◆ HOW TO COMPLETE THIS TASK
A word-for-word reproduction of the data below is needed, with no pictures in it.

(Stored data entries)
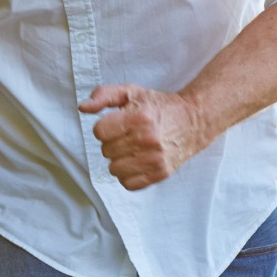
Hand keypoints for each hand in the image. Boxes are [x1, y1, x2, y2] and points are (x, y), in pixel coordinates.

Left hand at [80, 84, 209, 190]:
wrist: (193, 120)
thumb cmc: (158, 106)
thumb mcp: (131, 92)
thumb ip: (103, 95)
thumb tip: (82, 108)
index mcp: (139, 117)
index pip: (99, 132)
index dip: (104, 127)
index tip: (117, 123)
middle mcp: (148, 140)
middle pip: (106, 150)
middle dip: (112, 142)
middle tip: (128, 135)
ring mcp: (155, 159)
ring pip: (114, 169)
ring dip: (119, 160)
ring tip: (132, 148)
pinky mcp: (161, 174)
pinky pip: (128, 184)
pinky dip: (128, 175)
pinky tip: (137, 161)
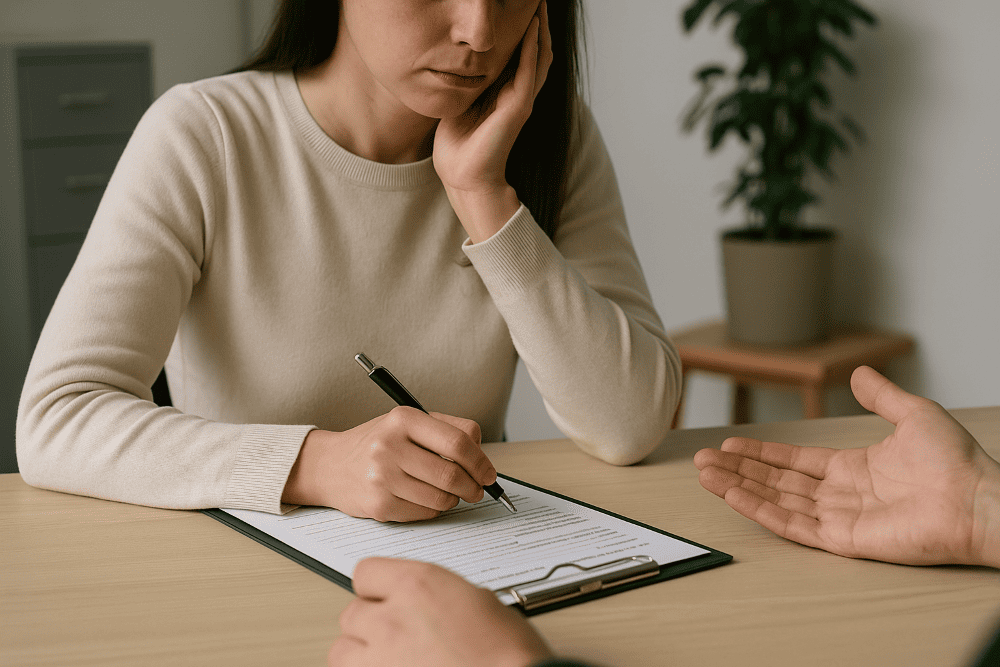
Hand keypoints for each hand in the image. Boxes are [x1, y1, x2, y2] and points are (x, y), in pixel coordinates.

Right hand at [283, 408, 497, 521]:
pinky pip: (424, 514)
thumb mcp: (408, 423)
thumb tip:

◆ SOLVED PROBLEM
Hand keypoints for each hand in the image. Boxes are [x1, y1, x2, y2] and points are (x, y), in pixel coordinates.

Left hand at [80, 84, 209, 190]:
wrist: (193, 120)
thumb cmc: (158, 106)
thumb mcp: (131, 92)
thumb ip: (103, 95)
thumb tip: (82, 108)
index mcp: (139, 117)
index pip: (99, 132)
index dip: (104, 127)
index tip: (117, 123)
middle mcp: (148, 140)
middle pip: (106, 150)
middle dip: (112, 142)
middle tip: (128, 135)
ring mcp: (155, 159)
ring pip: (114, 169)
ring dip: (119, 160)
ring tip: (132, 148)
pinky mcp: (161, 174)
pinky pip: (128, 184)
pinky dip: (128, 175)
pinky tip: (137, 161)
Hand keypoints for each hand in the image. Boxes are [x1, y1, x2, y2] and points are (x, y), in pixel coordinates.

Right hand at [283, 408, 497, 521]:
pinky pip: (424, 514)
thumb mcp: (408, 423)
thumb tip:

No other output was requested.